Het verliezen van een ouder of partner is een ingrijpende gebeurtenis en heeft grote emotionele gevolgen. Daarnaast heeft het vaak ook financiële gevolgen. Zo kan het van invloed zijn op de hoogte van toeslagen wanneer familieleden een wees opnemen in hun gezin. Nu krijgen wezen een uitkering via de Algemene nabestaandenwet, de zogeheten wezenuitkering. Maar hier zijn voorwaarden aan verbonden. Jongeren waarvan 1 ouder overlijdt, en die hun andere ouder niet kennen maar wel door hen bij de geboorte erkend zijn, kunnen geen aanspraak maken op de uitkering.
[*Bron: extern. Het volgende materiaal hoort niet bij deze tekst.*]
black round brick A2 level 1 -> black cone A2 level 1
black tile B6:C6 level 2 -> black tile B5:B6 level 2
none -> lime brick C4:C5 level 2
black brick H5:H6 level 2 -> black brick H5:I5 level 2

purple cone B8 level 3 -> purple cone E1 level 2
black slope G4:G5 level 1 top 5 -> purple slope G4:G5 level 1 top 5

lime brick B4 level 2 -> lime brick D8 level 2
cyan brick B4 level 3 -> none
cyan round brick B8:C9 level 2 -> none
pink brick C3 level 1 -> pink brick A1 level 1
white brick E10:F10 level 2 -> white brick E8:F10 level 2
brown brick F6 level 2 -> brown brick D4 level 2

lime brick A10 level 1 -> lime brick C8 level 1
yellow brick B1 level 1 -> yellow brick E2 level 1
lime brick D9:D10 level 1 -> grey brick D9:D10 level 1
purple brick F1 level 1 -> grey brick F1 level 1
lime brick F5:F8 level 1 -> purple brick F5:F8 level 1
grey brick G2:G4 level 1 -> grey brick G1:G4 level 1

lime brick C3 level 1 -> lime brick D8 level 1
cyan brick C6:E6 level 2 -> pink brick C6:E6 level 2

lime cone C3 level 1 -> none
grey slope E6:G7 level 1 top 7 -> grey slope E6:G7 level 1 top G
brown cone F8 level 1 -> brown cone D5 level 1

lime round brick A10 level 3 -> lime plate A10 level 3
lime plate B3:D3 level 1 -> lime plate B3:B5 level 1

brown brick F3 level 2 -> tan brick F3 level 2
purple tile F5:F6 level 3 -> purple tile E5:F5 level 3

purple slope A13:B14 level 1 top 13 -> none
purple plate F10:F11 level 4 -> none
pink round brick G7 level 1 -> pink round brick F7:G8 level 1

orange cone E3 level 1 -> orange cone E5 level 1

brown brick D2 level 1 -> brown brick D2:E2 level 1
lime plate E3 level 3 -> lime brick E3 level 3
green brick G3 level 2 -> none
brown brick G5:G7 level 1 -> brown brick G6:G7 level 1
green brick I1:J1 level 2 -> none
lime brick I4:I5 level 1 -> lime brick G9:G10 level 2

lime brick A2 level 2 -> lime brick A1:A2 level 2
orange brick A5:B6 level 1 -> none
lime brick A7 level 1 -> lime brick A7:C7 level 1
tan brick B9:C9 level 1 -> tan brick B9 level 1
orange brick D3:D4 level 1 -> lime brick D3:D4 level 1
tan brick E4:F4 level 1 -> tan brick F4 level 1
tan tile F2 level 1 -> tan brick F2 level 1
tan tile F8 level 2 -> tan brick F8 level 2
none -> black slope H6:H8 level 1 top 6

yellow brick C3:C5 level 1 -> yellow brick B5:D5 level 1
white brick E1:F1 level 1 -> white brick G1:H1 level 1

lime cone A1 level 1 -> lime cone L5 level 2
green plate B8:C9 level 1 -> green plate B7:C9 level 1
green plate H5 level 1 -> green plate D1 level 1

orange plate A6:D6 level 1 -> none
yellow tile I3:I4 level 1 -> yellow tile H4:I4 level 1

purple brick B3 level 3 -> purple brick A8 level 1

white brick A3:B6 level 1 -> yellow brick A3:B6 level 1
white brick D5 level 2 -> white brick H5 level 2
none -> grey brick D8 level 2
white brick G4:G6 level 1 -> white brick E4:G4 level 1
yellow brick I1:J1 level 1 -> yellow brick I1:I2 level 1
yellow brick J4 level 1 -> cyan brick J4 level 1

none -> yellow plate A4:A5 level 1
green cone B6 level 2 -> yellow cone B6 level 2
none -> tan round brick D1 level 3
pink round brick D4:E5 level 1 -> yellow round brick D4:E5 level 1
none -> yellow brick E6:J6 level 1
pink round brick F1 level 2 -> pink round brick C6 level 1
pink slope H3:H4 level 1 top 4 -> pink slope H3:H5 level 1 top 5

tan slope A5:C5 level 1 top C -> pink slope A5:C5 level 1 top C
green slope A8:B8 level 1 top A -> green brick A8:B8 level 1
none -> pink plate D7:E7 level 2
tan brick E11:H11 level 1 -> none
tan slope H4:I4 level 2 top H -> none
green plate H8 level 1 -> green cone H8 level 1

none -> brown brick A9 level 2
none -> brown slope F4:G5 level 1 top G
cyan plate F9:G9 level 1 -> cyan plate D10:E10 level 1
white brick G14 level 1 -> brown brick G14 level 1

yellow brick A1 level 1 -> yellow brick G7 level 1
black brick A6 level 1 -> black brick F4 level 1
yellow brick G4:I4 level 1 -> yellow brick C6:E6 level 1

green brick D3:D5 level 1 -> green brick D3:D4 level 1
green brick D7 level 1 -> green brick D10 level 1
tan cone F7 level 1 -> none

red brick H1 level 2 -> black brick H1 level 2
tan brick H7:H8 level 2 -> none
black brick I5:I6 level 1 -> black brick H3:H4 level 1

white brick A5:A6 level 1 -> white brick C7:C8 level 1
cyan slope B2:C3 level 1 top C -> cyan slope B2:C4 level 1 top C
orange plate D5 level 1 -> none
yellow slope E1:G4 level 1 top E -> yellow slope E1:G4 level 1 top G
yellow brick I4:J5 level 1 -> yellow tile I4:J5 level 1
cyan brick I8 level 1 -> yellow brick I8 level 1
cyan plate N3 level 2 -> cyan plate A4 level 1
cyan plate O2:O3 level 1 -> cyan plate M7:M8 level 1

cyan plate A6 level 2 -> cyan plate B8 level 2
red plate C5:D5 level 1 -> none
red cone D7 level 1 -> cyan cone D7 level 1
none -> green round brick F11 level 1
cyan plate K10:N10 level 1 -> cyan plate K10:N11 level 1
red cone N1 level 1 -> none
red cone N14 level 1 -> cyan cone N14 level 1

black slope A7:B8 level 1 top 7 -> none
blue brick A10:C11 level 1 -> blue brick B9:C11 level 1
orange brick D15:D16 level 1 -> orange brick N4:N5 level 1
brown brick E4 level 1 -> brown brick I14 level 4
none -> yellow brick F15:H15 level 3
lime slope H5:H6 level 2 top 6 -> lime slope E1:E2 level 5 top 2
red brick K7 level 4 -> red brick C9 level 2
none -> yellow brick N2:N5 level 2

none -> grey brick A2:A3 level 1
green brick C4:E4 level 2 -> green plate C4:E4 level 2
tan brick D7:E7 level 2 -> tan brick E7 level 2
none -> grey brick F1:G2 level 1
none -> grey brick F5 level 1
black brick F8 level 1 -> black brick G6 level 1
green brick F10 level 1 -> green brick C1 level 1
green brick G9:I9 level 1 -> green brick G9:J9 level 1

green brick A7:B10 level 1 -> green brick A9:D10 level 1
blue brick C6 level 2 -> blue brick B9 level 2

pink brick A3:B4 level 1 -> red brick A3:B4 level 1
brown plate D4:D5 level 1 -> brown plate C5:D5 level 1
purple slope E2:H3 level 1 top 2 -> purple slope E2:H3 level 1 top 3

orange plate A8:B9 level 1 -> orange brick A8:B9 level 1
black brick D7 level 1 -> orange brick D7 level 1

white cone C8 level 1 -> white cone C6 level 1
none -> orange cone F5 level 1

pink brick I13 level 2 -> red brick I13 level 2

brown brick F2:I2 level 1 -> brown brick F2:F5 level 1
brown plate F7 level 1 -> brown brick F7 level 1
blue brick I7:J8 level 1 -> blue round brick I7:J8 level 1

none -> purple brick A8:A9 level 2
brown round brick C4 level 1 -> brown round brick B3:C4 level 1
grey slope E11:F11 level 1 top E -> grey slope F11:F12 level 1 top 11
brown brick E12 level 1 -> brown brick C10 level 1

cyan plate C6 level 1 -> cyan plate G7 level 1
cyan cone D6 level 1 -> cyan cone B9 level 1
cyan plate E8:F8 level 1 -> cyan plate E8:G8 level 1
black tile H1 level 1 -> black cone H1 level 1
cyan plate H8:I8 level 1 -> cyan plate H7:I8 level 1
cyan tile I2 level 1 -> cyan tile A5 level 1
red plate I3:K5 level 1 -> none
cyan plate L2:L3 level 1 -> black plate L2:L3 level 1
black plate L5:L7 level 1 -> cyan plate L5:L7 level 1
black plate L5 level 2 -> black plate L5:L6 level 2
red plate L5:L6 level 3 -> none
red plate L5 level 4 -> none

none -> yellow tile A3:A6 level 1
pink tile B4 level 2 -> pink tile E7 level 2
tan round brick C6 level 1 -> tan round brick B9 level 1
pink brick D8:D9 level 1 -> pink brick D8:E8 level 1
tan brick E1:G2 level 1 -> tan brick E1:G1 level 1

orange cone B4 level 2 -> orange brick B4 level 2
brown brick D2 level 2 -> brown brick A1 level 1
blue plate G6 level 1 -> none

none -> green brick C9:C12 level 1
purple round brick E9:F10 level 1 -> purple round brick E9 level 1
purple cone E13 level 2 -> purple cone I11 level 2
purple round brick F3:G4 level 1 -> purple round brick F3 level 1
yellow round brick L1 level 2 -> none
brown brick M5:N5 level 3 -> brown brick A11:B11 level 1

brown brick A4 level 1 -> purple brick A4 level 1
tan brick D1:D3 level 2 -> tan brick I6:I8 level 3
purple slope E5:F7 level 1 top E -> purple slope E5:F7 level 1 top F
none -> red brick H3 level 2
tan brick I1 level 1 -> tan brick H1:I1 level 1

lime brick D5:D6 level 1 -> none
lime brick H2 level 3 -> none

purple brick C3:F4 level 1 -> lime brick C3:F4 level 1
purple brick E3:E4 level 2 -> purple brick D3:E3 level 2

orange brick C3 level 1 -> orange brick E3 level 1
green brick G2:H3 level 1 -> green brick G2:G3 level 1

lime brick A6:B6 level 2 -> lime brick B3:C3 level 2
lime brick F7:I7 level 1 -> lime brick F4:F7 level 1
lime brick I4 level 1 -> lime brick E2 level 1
Minister Schouten gaat samen met staatssecretaris Van Ooijen van Volksgezondheid, Welzijn en Sport (VWS) kijken naar mogelijke vereenvoudigingen, bijvoorbeeld door de wezenuitkering te vervangen door een pleegvergoeding. Wezen, of gedeeltelijk wezen, hoeven daardoor aan minder regels te voldoen.
Minister Schouten: "Als je jong bent en je verliest je ouders, of 1 van je ouders, stort je wereld in. Je hebt te maken met veel verschillende emoties en bent kwetsbaar. Jongeren moeten de tijd krijgen om te rouwen en dit te verwerken. Maar als je je zorgen maakt om je financiële situatie dan is die tijd er niet. Uit gesprekken die ik heb gevoerd met deze jongeren hoor ik dat zij hier veel last van hebben. Door het vereenvoudigen van de wezenuitkering helpen we hen om hun leven weer zo goed mogelijk op de rit te krijgen."
De minister heeft verschillende gesprekken gevoerd met vertegenwoordigers van jongeren die zelf wees zijn over de problematiek waar zij mee te maken hebben. Volgend jaar verwacht zij de Tweede Kamer een nadere uitwerking te kunnen sturen van de plannen.